#### [Directions for this task]
Format the lines of the records from the line containing "LOS ANGELES —" through the line containing "weekly drag brunch", inclusive, as a Markdown table with the columns Row and Line. Number each line in order and skip any blank lines.

Start of Study material

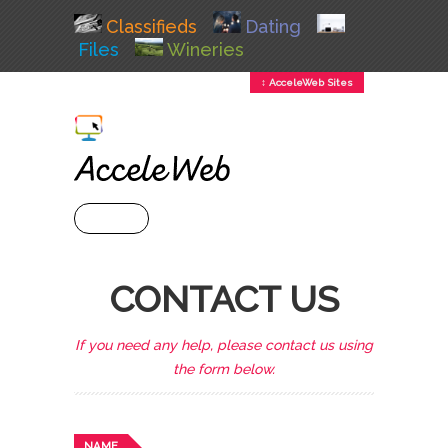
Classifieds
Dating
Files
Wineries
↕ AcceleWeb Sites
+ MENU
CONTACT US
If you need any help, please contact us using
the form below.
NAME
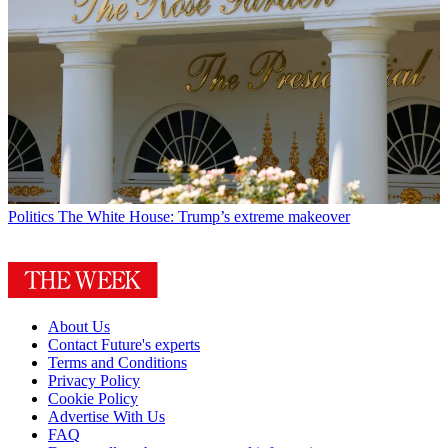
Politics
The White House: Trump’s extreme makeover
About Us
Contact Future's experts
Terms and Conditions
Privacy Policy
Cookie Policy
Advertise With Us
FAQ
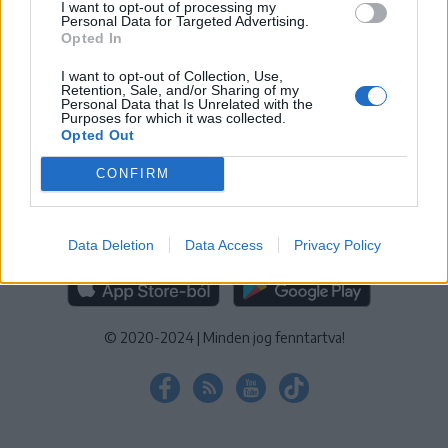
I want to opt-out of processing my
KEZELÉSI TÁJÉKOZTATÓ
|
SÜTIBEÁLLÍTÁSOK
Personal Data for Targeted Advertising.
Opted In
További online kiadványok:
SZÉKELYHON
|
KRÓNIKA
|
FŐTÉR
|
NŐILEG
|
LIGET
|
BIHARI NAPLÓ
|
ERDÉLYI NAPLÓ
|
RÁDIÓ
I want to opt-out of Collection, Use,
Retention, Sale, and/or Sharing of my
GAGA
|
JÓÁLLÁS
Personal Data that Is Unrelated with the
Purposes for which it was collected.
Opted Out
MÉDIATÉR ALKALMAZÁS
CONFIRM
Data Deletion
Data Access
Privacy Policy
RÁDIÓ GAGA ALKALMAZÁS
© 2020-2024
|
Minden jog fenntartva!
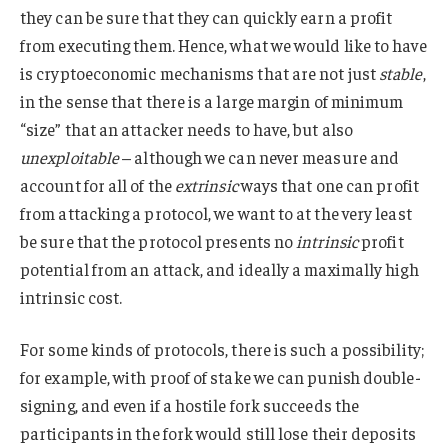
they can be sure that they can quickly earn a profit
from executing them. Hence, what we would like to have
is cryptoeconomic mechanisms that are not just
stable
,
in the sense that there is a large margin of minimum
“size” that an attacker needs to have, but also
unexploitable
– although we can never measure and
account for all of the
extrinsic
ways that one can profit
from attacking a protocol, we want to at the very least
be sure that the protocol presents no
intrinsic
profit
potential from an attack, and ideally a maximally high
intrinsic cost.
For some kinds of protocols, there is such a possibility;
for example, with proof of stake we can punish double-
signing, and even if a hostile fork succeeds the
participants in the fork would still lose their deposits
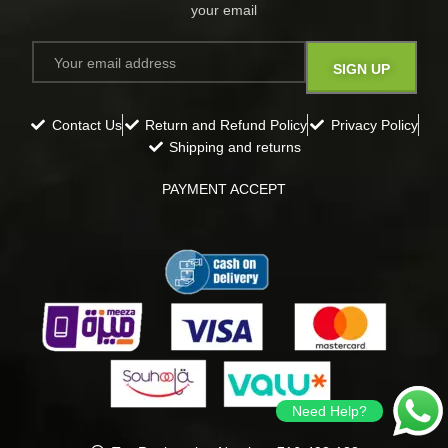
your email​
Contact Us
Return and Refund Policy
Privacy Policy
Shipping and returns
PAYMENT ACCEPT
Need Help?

End of Study material
Start of Study material

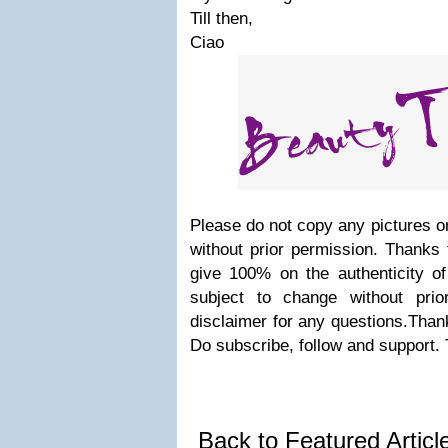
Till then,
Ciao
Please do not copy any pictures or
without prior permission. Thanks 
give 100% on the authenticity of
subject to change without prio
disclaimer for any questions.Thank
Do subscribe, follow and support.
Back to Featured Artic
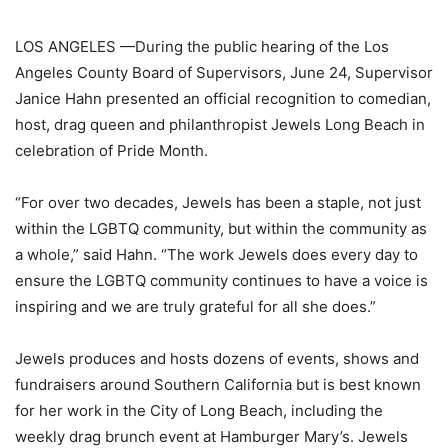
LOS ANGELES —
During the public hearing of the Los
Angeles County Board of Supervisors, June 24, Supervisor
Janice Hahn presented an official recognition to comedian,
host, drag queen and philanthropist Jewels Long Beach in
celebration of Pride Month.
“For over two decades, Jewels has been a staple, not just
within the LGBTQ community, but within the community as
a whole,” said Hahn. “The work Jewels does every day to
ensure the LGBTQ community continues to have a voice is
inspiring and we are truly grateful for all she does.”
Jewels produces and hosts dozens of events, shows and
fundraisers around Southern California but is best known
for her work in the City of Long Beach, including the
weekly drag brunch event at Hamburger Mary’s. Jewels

End of Study material

#### [Output below]
| Row | Line |
|---|---|
| 1 | LOS ANGELES — |
| 2 | During the public hearing of the Los |
| 3 | Angeles County Board of Supervisors, June 24, Supervisor |
| 4 | Janice Hahn presented an official recognition to comedian, |
| 5 | host, drag queen and philanthropist Jewels Long Beach in |
| 6 | celebration of Pride Month. |
| 7 | “For over two decades, Jewels has been a staple, not just |
| 8 | within the LGBTQ community, but within the community as |
| 9 | a whole,” said Hahn. “The work Jewels does every day to |
| 10 | ensure the LGBTQ community continues to have a voice is |
| 11 | inspiring and we are truly grateful for all she does.” |
| 12 | Jewels produces and hosts dozens of events, shows and |
| 13 | fundraisers around Southern California but is best known |
| 14 | for her work in the City of Long Beach, including the |
| 15 | weekly drag brunch event at Hamburger Mary’s. Jewels |